Grace and forgiveness are gifts I believe we radically undervalue and underestimate. I have just seriously begun plumbing the depths of both of these, but here are just a couple things I've discovered so far:

-- To allow oneself to be forgiven is to surrender to the power of the one who has been offended; it is to make oneself vulnerable, to ask for mercy or at least, to admit one is in need of it. It bears the responsibility of never committing the offense again, not necessarily because there will be punishment and not necessarily because of consequences, though those are persuasive elements; but because the one offended is even lovelier and more precious to the offender than before because of their mercy and forgiveness. There is an aspect of this person's character not necessarily seen or experienced before, and it is alluring and humbling to those who truly seek reconciliation. The alternative is to go off in anger and bitterness, dissolve the relationship, and discard anything of previous worth or potential worth. To not submit to forgiveness is the death of a dream.

-- Grace is not some sweet, gentle gift extended by a milquetoast God sitting in Heaven hoping someone will pay some attention to Him. Grace was diligently sought for by prophets of old, educated men who took seriously the promises of God. Why would they seek something of little significance or power? The grace that is to come is strong enough to do the heavy lifting of all my hopes, and yours, and the person sitting next to you, and your great-great grandchildren and their children who don't exist yet! Grace is limited only by the God who created the poodle moth and the goblin shark (look them up); as creative as our God, His grace is as multi-faceted. He will never run out of ways to show you His grace!

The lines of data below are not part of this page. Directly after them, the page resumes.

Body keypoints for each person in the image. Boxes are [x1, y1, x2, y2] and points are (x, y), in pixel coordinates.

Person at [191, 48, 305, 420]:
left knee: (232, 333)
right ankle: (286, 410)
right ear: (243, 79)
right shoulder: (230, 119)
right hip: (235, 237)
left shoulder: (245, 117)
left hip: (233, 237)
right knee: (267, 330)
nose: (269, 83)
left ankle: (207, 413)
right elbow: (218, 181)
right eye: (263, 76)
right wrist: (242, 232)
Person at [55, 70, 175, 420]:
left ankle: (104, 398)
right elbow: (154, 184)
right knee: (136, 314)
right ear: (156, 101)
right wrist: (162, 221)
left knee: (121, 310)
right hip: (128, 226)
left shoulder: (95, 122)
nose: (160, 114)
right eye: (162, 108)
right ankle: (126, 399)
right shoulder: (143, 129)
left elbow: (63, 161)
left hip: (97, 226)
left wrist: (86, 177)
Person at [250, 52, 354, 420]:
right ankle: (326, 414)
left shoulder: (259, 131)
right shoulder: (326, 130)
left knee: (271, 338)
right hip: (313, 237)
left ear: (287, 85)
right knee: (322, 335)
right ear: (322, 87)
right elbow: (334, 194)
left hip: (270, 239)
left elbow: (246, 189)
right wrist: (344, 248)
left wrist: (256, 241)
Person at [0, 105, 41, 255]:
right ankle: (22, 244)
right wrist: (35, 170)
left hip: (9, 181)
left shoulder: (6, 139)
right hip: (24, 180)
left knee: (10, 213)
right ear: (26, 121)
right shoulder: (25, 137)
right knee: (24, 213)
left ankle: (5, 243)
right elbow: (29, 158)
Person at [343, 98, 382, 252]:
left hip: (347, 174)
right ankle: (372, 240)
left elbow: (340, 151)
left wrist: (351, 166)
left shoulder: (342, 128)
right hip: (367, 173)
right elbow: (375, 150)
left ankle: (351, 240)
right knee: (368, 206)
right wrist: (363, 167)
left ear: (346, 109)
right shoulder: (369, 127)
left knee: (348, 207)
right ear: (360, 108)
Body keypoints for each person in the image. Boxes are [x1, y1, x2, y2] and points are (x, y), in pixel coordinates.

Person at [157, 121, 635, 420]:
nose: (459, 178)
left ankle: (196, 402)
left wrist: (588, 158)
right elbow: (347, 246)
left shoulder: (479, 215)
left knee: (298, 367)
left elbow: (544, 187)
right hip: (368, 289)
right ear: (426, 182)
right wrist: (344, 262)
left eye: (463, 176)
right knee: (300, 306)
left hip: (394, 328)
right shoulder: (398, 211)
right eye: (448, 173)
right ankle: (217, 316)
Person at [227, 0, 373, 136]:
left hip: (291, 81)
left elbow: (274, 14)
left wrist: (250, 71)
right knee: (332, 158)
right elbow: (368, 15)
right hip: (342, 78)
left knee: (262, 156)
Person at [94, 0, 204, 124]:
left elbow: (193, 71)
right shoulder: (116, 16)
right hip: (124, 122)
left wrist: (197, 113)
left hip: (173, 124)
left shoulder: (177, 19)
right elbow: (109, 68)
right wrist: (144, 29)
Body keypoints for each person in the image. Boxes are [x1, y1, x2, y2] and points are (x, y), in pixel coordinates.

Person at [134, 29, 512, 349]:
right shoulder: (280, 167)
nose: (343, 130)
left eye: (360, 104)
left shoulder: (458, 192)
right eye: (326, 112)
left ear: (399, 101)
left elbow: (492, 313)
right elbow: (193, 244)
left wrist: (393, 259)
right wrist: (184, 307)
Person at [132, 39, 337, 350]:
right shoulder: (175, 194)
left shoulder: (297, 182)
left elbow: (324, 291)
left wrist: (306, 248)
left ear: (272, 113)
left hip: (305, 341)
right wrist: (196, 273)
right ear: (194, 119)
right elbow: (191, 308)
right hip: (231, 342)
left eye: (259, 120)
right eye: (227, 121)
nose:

And whether your offenses are kept to something as commonplace as bad directions in a closed text or are spread across the internet like six-week old Tik-Toks, in Christ forgiveness and grace are yours. They are weapons of hope and healing and power. They give strength to relationships and deepen our connections. They achieve the impossible. They transformed the impulsive, sometimes brash Simon Peter into the apostle and saint who was fundamental in the establishment of the Church and zealous even in death. They can transform us as well.